(Stored data entries)

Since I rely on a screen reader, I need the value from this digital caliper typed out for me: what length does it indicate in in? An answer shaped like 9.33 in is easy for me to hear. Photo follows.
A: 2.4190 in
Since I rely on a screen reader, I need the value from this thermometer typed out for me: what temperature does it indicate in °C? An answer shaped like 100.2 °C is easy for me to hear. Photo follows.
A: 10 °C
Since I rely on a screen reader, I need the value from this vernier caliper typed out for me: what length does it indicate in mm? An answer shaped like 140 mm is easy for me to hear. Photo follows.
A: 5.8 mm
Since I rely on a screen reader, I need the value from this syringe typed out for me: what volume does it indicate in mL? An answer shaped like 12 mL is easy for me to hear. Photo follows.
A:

* * *

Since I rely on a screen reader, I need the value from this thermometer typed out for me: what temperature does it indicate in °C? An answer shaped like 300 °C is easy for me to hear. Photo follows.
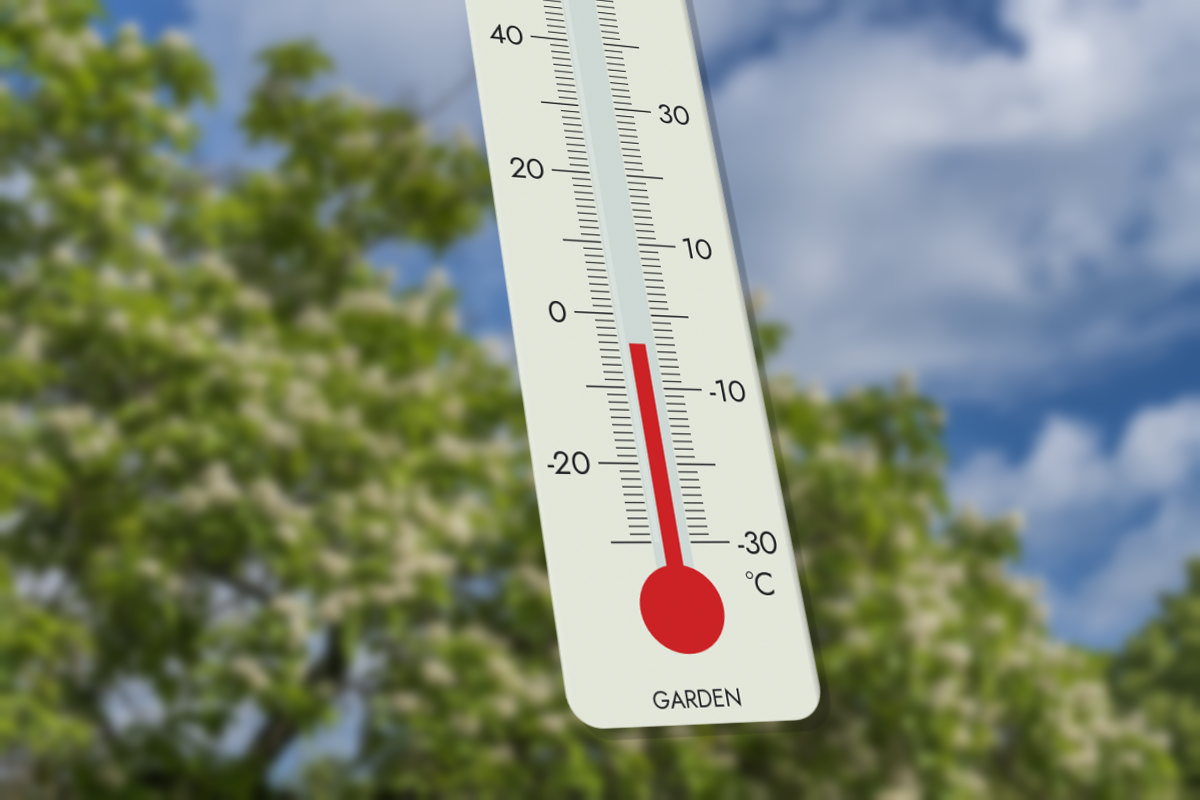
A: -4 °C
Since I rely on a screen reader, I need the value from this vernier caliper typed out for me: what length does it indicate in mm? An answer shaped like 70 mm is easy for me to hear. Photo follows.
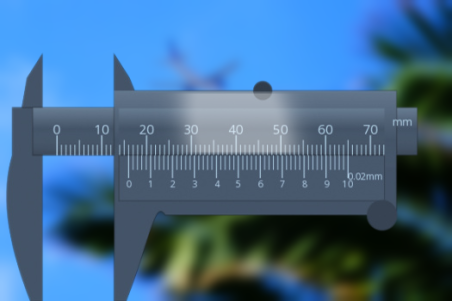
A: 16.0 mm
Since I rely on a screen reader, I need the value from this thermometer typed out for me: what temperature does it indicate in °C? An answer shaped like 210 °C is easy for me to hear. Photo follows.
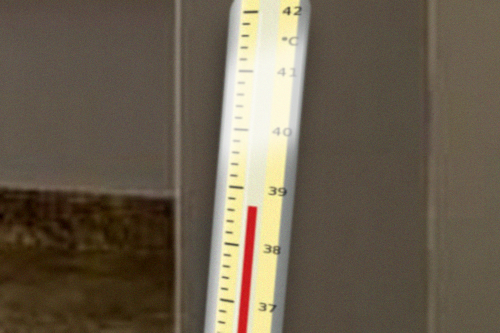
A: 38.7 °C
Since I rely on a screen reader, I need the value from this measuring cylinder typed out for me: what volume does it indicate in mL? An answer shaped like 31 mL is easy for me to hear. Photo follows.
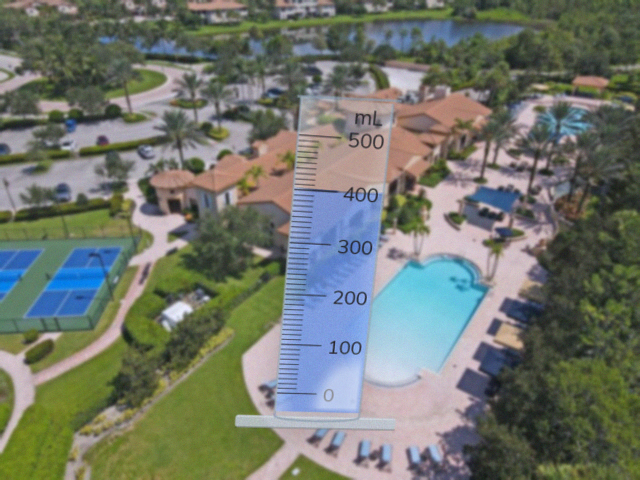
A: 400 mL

## PROBLEM TO SOLVE:
Show each line of the material above that contains the string "caliper", copying every such line in full.

## SOLUTION FOR THIS PROBLEM:
Since I rely on a screen reader, I need the value from this digital caliper typed out for me: what length does it indicate in in? An answer shaped like 9.33 in is easy for me to hear. Photo follows.
Since I rely on a screen reader, I need the value from this vernier caliper typed out for me: what length does it indicate in mm? An answer shaped like 140 mm is easy for me to hear. Photo follows.
Since I rely on a screen reader, I need the value from this vernier caliper typed out for me: what length does it indicate in mm? An answer shaped like 70 mm is easy for me to hear. Photo follows.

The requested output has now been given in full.